Work item — Swap every occurrence of "series" for "data set" throughout the listing below, keeping all other text unchanged. Omit the pictures from your answer.

Start of Input

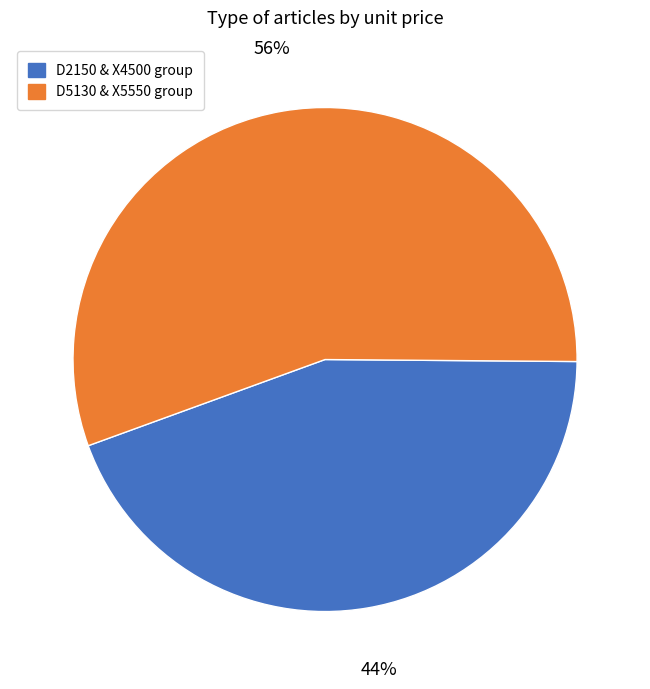

To the nearest percent, what is the average slice percentage?

50%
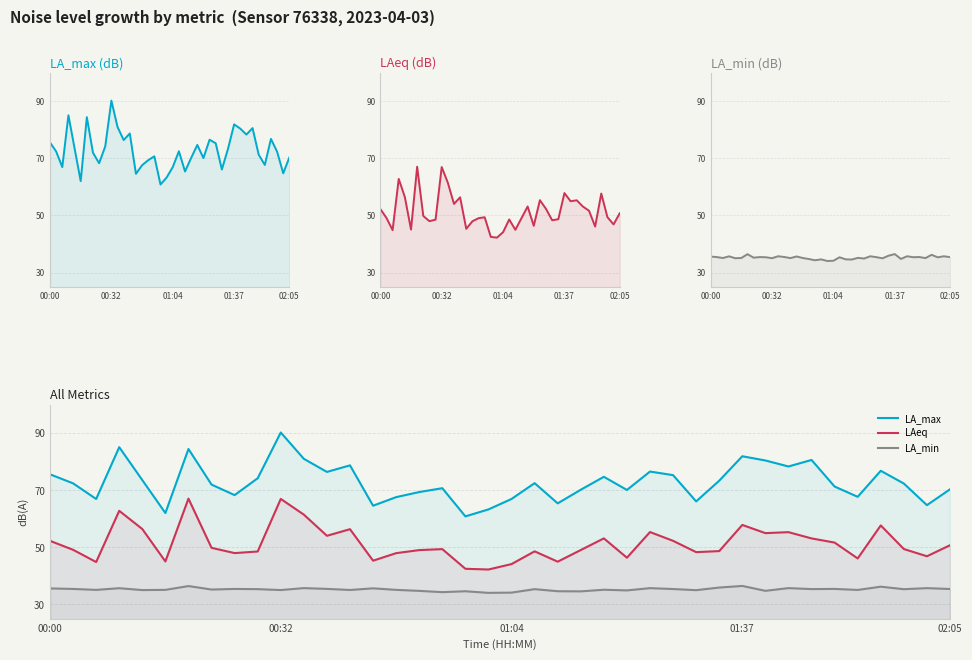

What is the difference between the maximum and minimum values in the LA_max (dB) series?

29.4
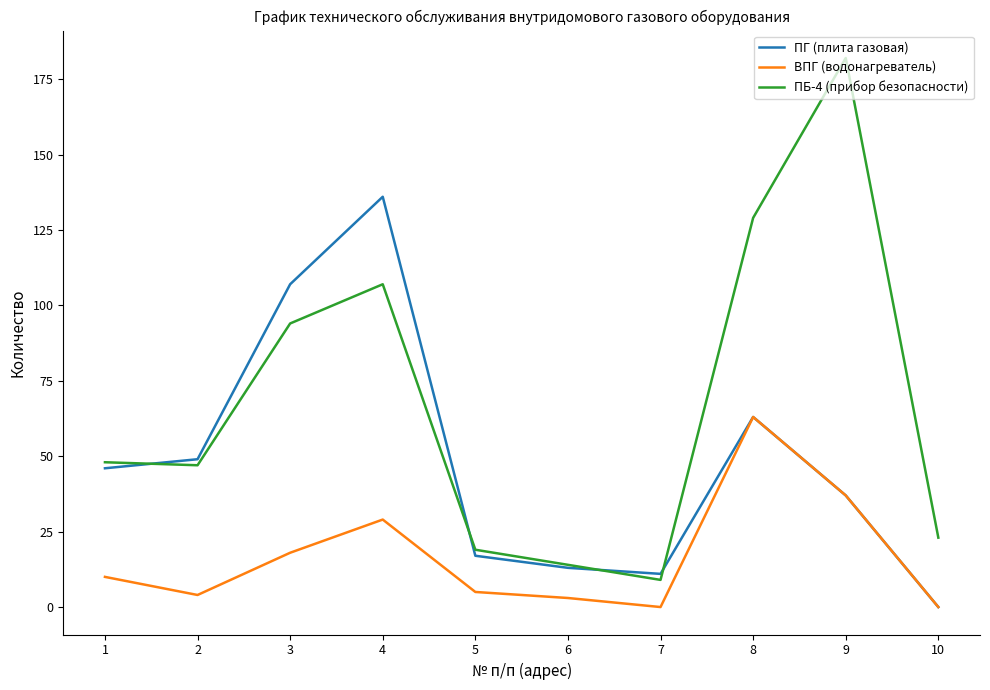

Which series has the largest total across all categories?

ПБ-4 (прибор безопасности)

End of Input

Written solution —
To the nearest percent, what is the average slice percentage?

50%

What is the difference between the maximum and minimum values in the LA_max (dB) data set?

29.4

Which data set has the largest total across all categories?

ПБ-4 (прибор безопасности)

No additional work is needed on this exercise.